* [Material for this exercise]:
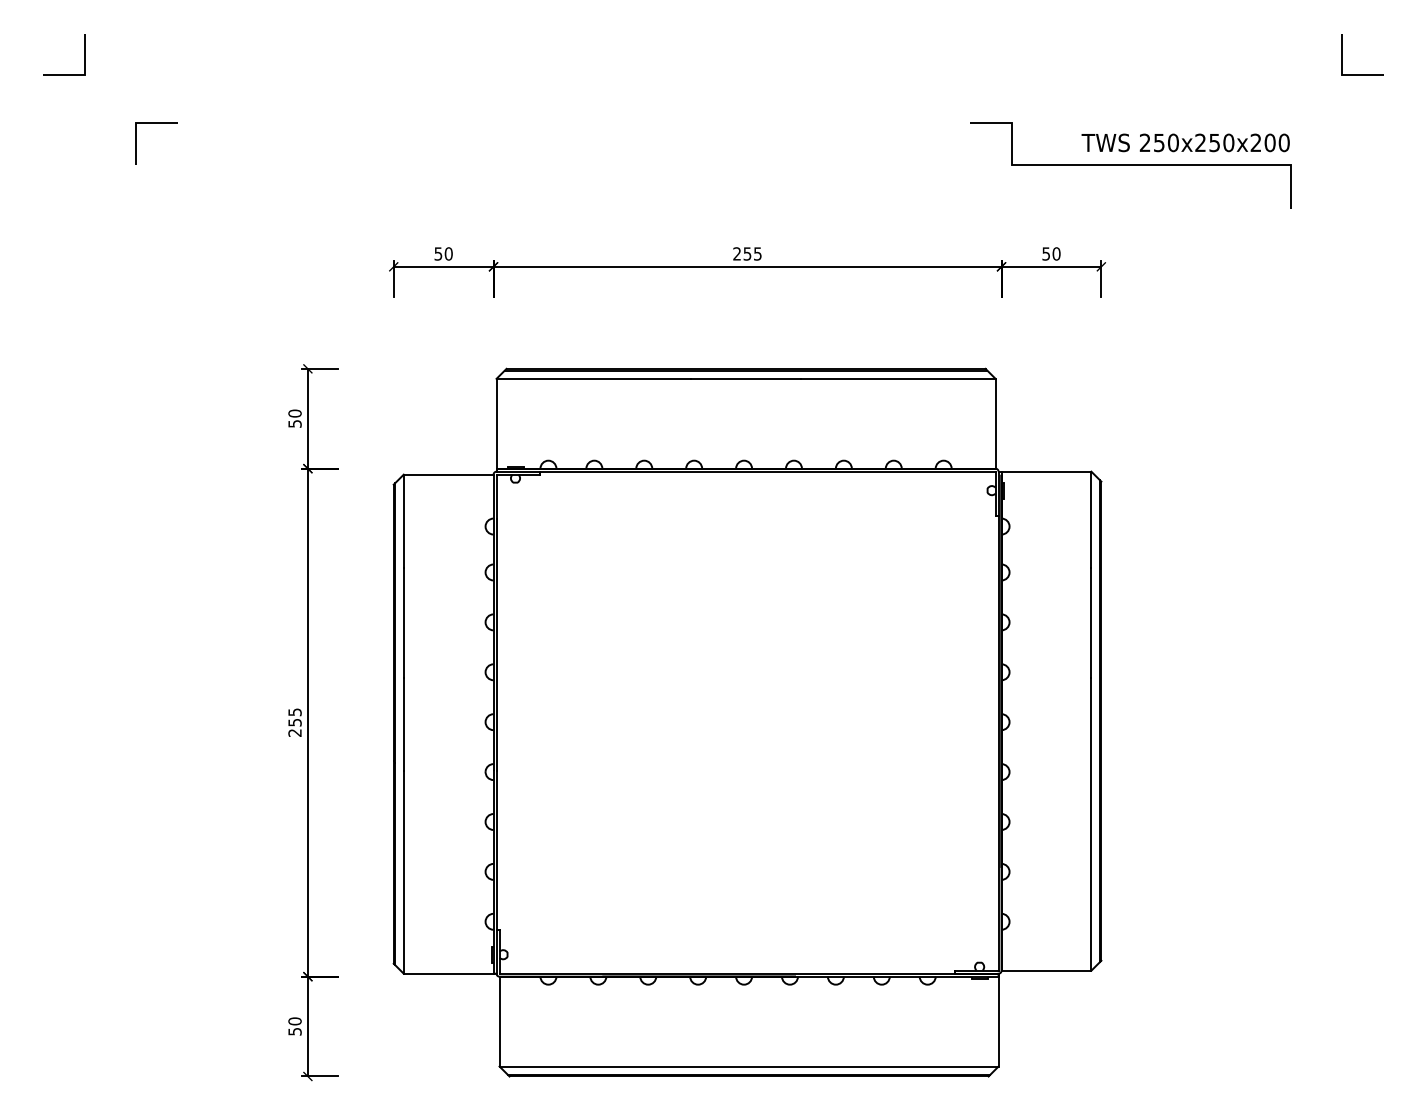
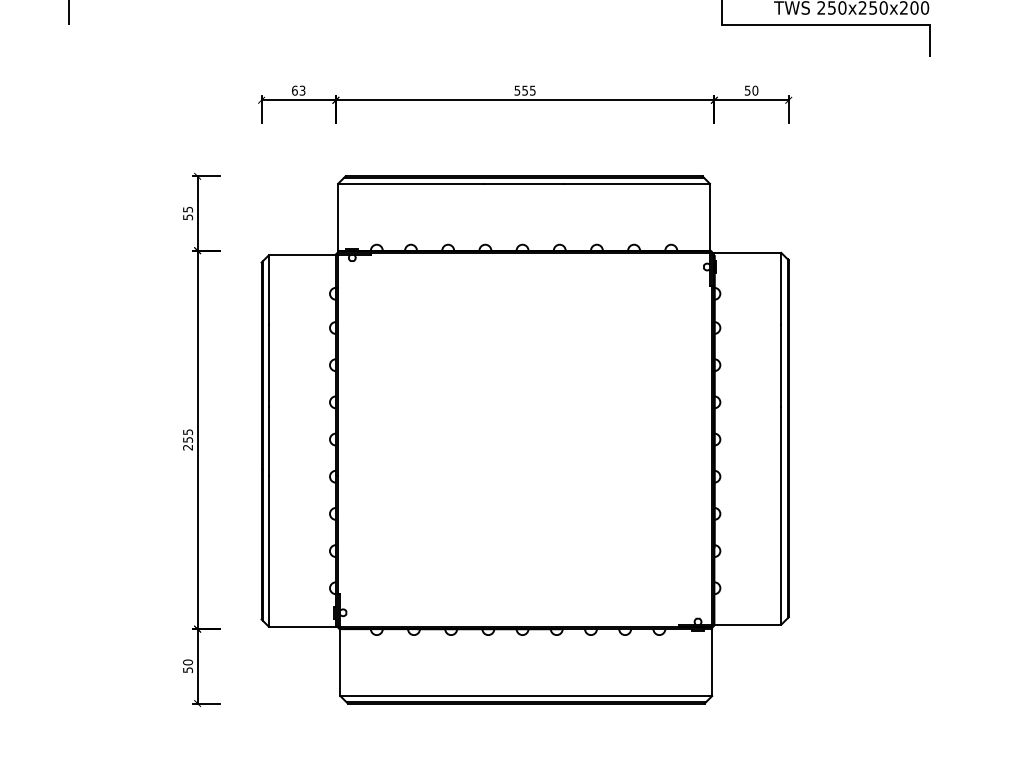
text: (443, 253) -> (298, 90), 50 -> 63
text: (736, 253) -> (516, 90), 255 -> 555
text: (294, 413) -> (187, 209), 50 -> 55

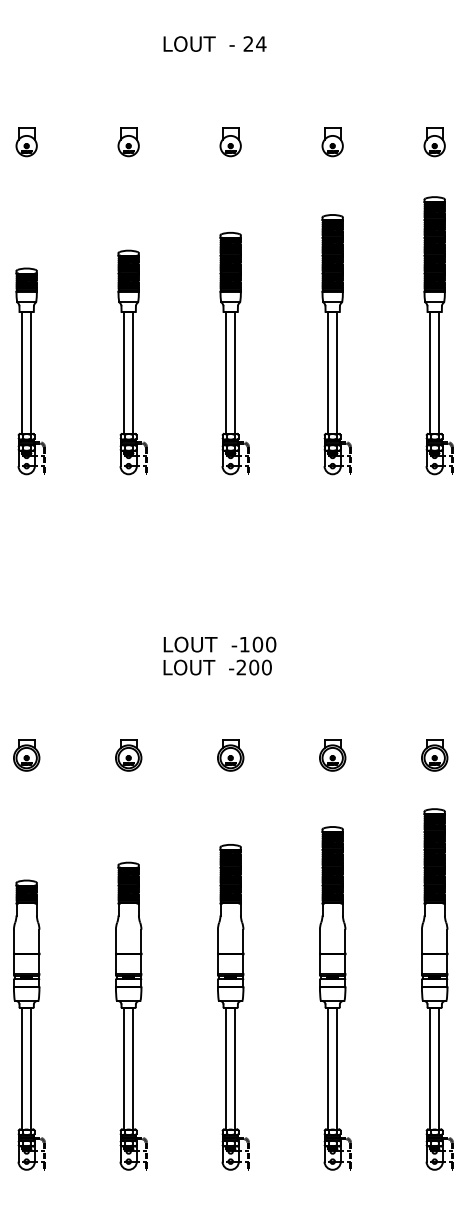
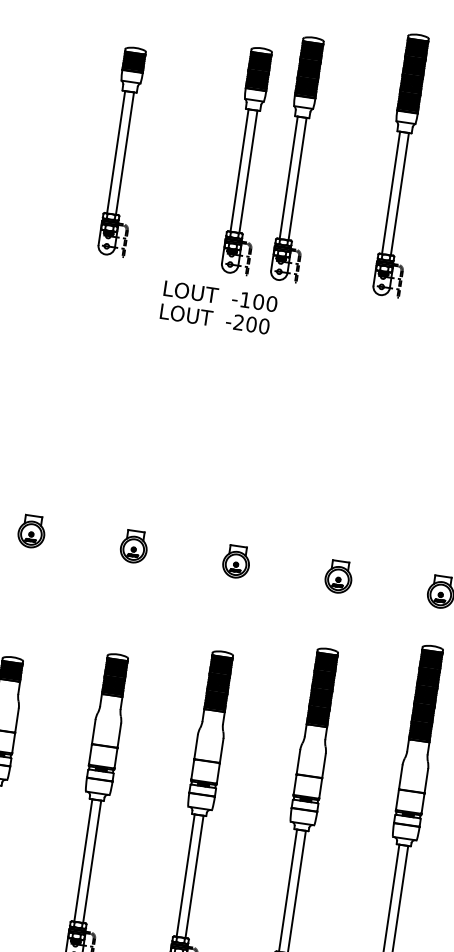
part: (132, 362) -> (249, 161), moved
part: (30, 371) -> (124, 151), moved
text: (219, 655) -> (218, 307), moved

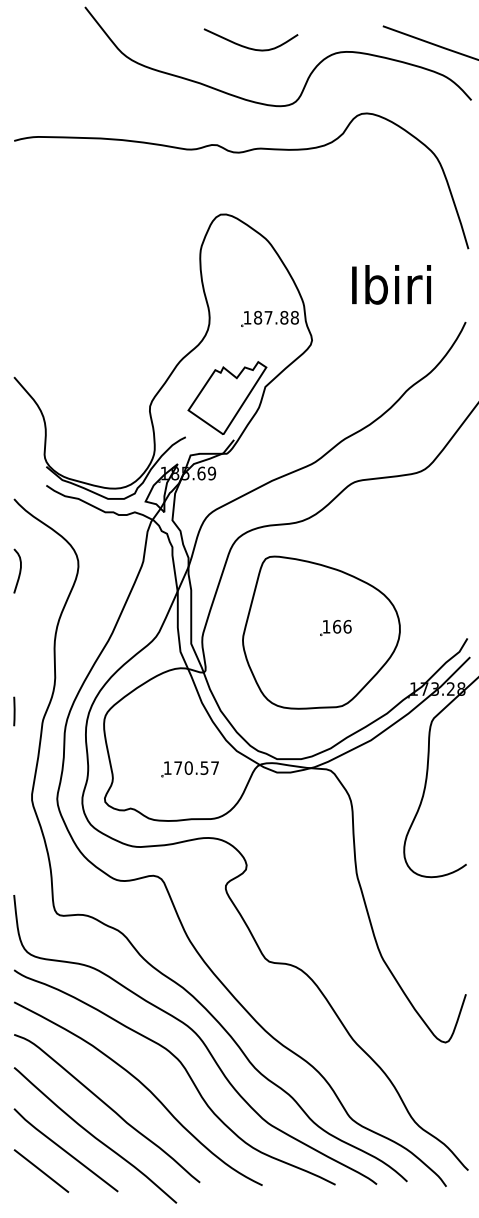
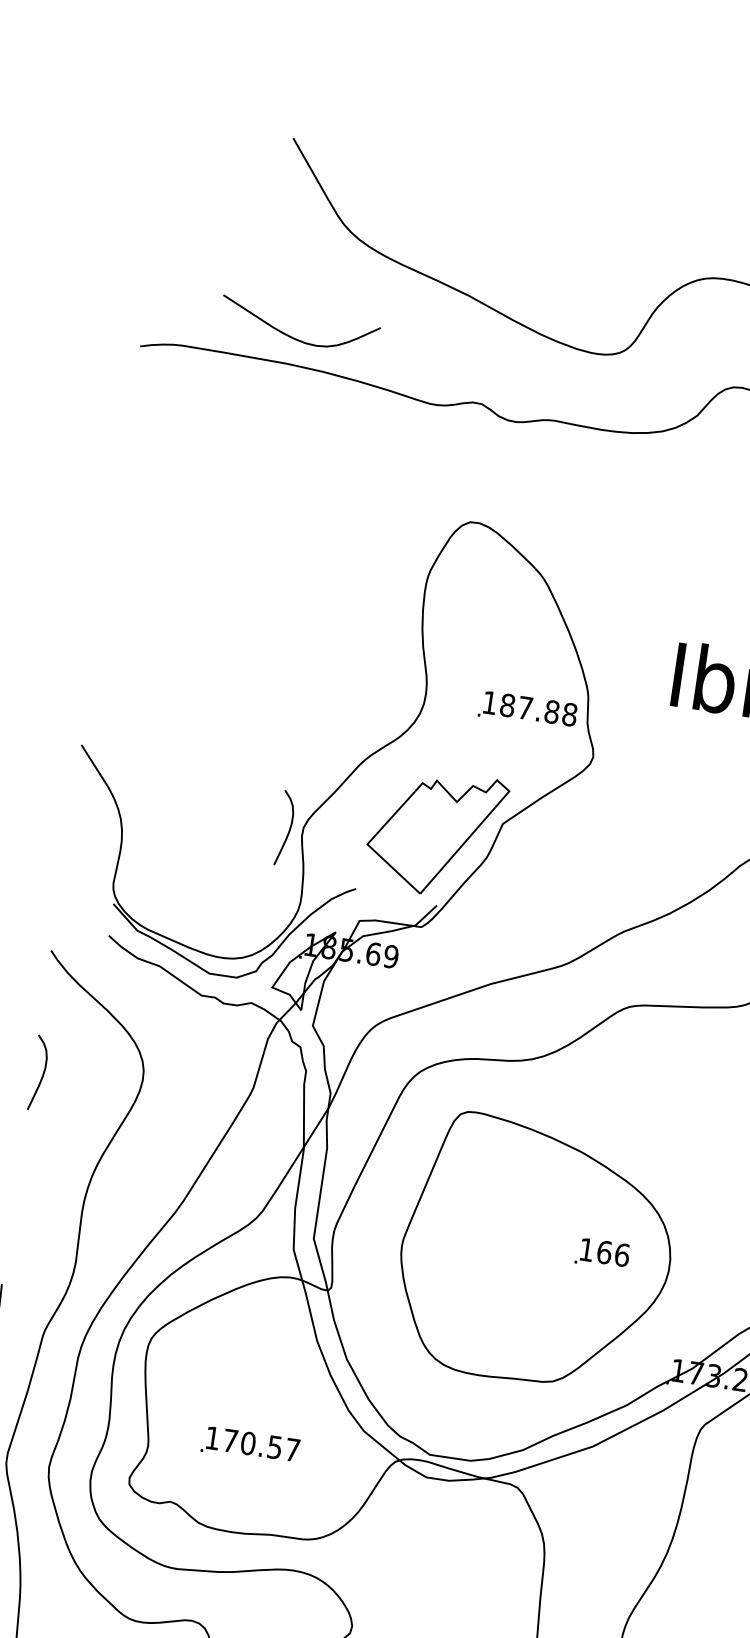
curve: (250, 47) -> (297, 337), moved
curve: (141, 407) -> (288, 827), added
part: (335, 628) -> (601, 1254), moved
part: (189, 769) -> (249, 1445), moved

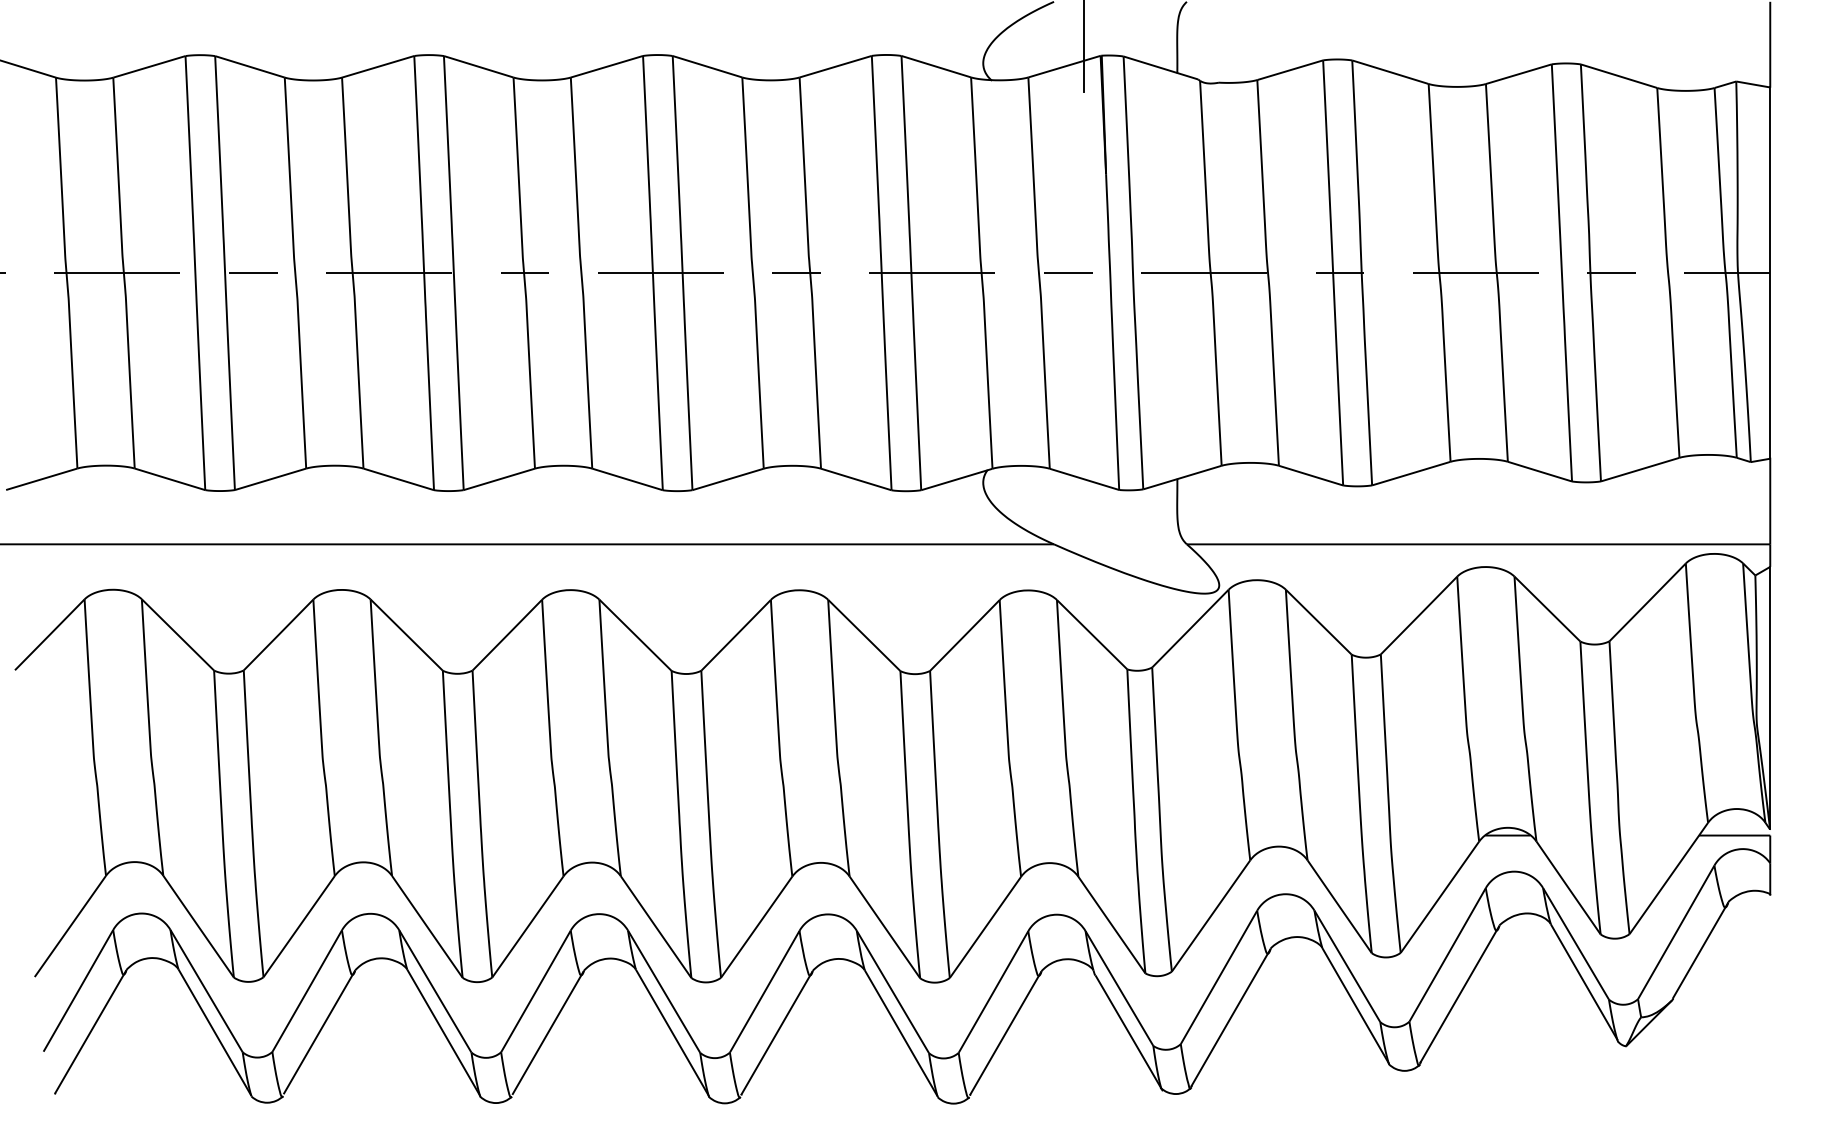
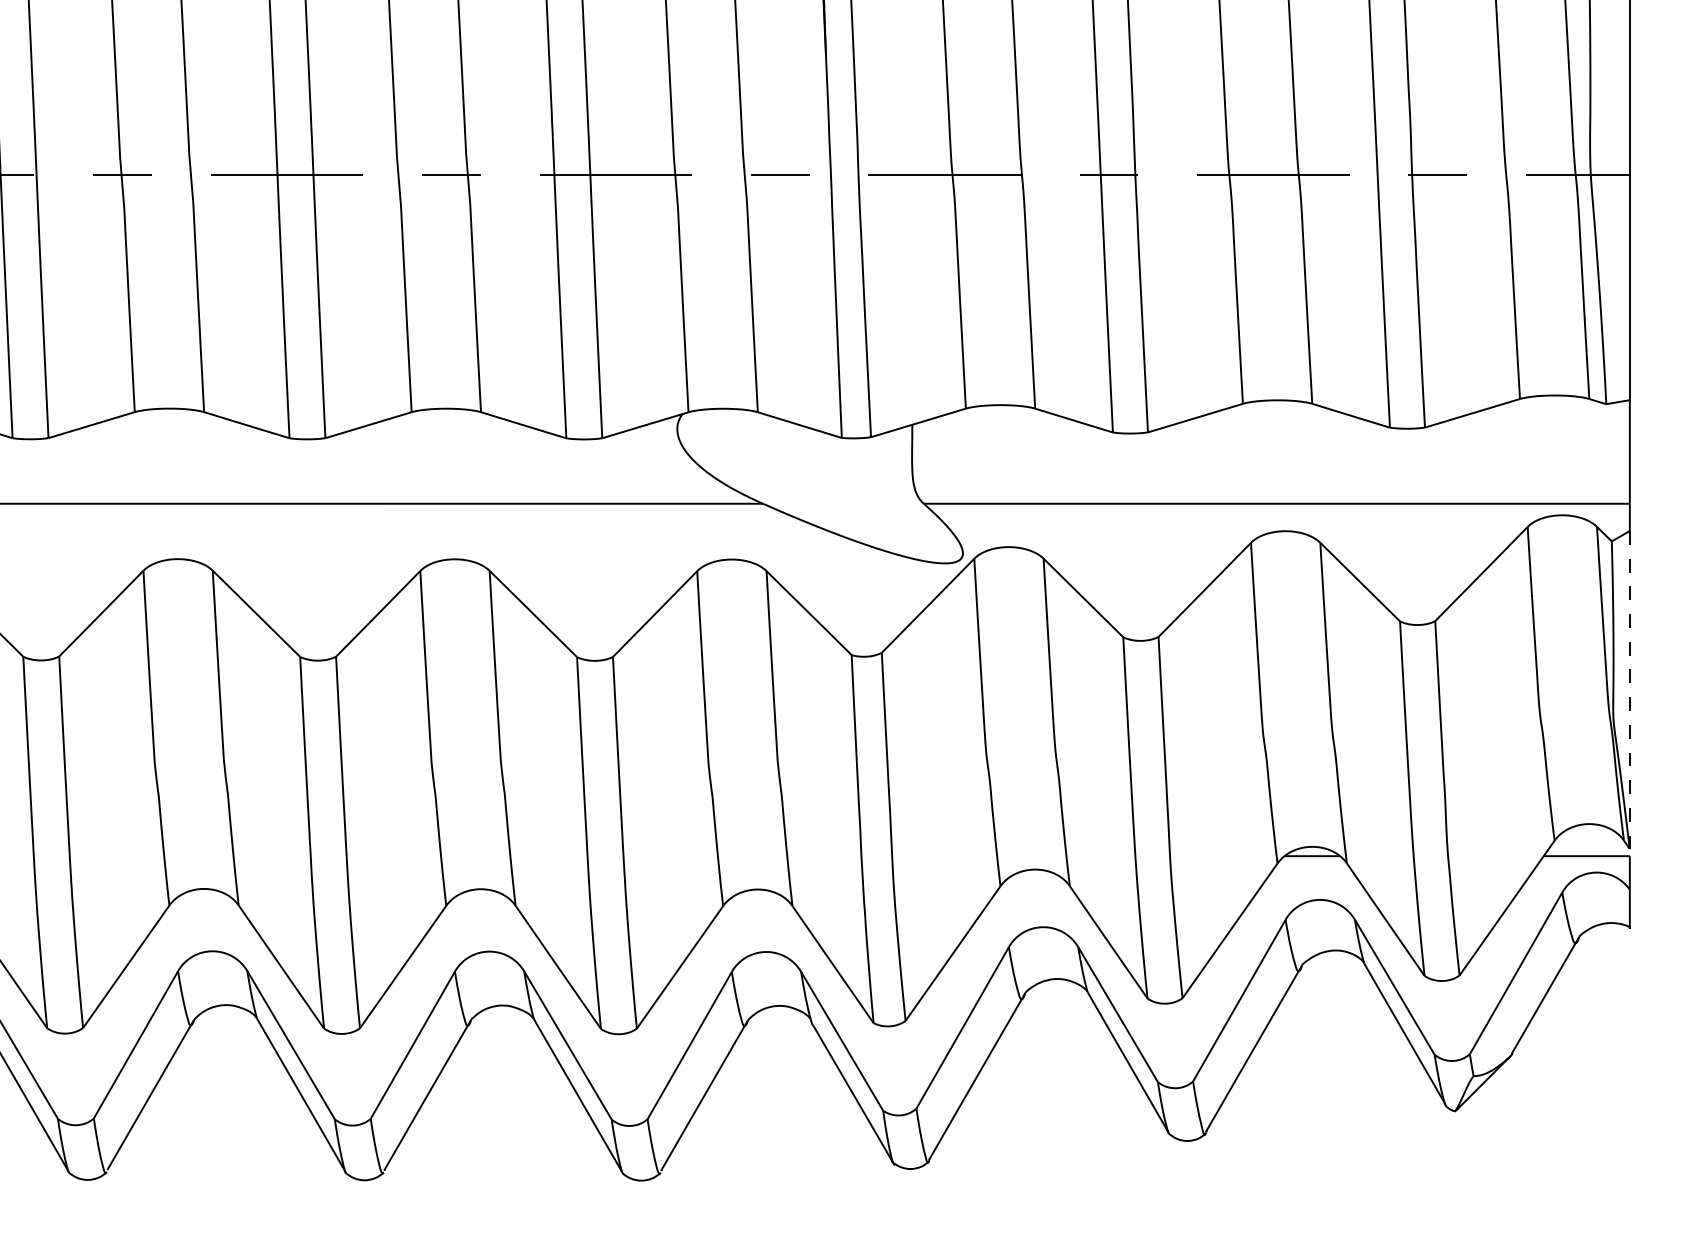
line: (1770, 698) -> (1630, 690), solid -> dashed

* [Job]:
In the entries above, find the line containing "text: (736, 253) -> (516, 90), 255 -> 555" and the line containing "curve: (141, 407) -> (288, 827), added", then copy both and every line between them exactly, without any picture.

* [Answer box]:
text: (736, 253) -> (516, 90), 255 -> 555
text: (294, 413) -> (187, 209), 50 -> 55

part: (132, 362) -> (249, 161), moved
part: (30, 371) -> (124, 151), moved
text: (219, 655) -> (218, 307), moved

curve: (250, 47) -> (297, 337), moved
curve: (141, 407) -> (288, 827), added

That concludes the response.